__Passage provided__.
● ● ●

Date: Mon, 3 Aug 1998 07:16:59 -0400
Reply-To: "William B. Ware" <wbware@EMAIL.UNC.EDU>
Sender: "SPSSX(r) Discussion" <SPSSX-L@UGA.CC.UGA.EDU>
From: "William B. Ware" <wbware@EMAIL.UNC.EDU>
Subject: Re: t-test's df when variances not equal?
Content-Type: TEXT/PLAIN; charset=US-ASCII
On Sun, 2 Aug 1998, Gonzalo Kmaid wrote:
> Hi! Just a minor question on how to compute df for a t-test (testing
> differences between two means) when is not possible to assume equal
> variances between groups.
> My question is, how df are computed in this case?
> In the mentioned manual's example (groups sizes are 50 and 48)
> Df Equal 96 (clearly N1 + N2 -2)
> Df Unequal 89.43 ????

● ● ●

__Tasks for this exercise__.
(a) List every header field name that appears at the top of the t-test degrees-of-freedom message.
(b) Write the next part of the t-test degrees-of-freedom message, picking up right after its last line.
The data that come next have nothing to do with the t-test degrees-of-freedom message.

__Information provided__.
● ● ●

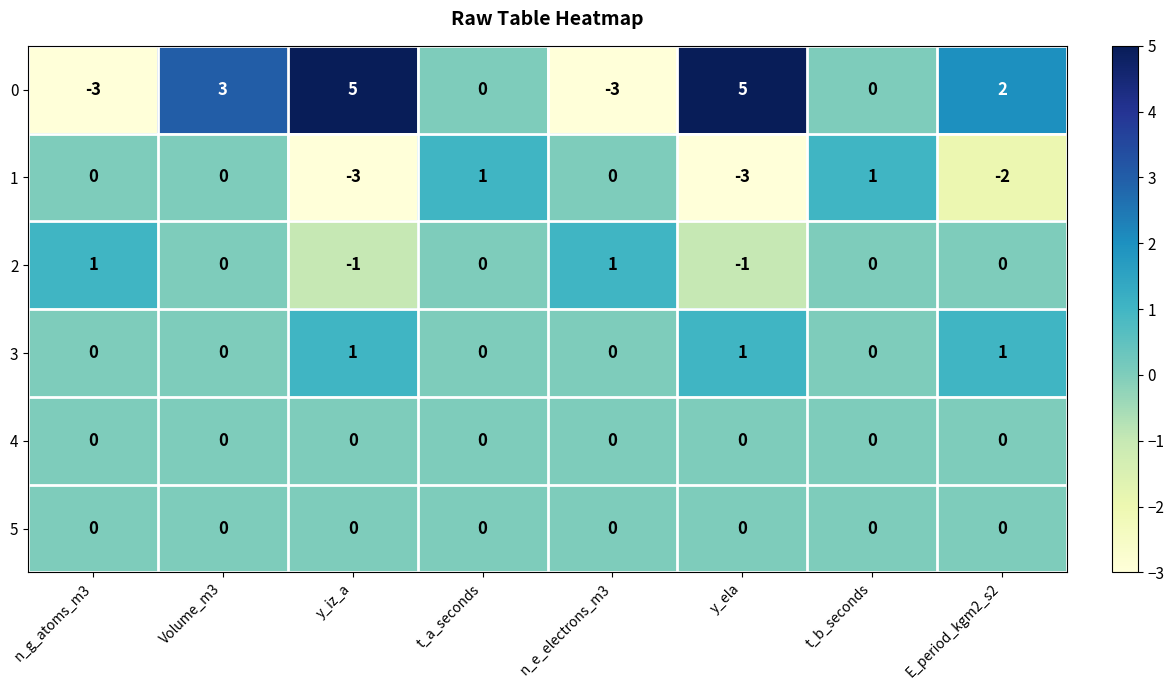

What is the spread (max minus min) of values at E_period_kgm2_s2?

4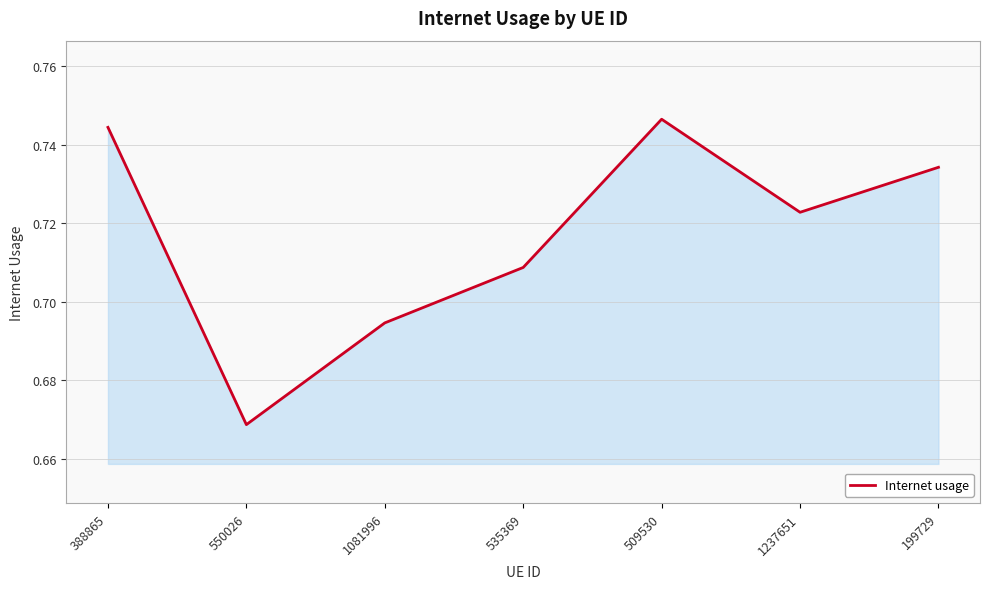

Is it true that the value at 535369 is 1.3?

False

● ● ●

__Answer list__.
(a) Date, Reply-To, Sender, From, Subject, Content-Type

(b)
The value for the df is calculated using a formula that is a relative
complex function of the sample variances and sample sizes. I believe that
the original goes back to Satterwaite (sp?).
It appears in several introductory statistics books... for example,
Hinkle, Wiersma, & Jurs.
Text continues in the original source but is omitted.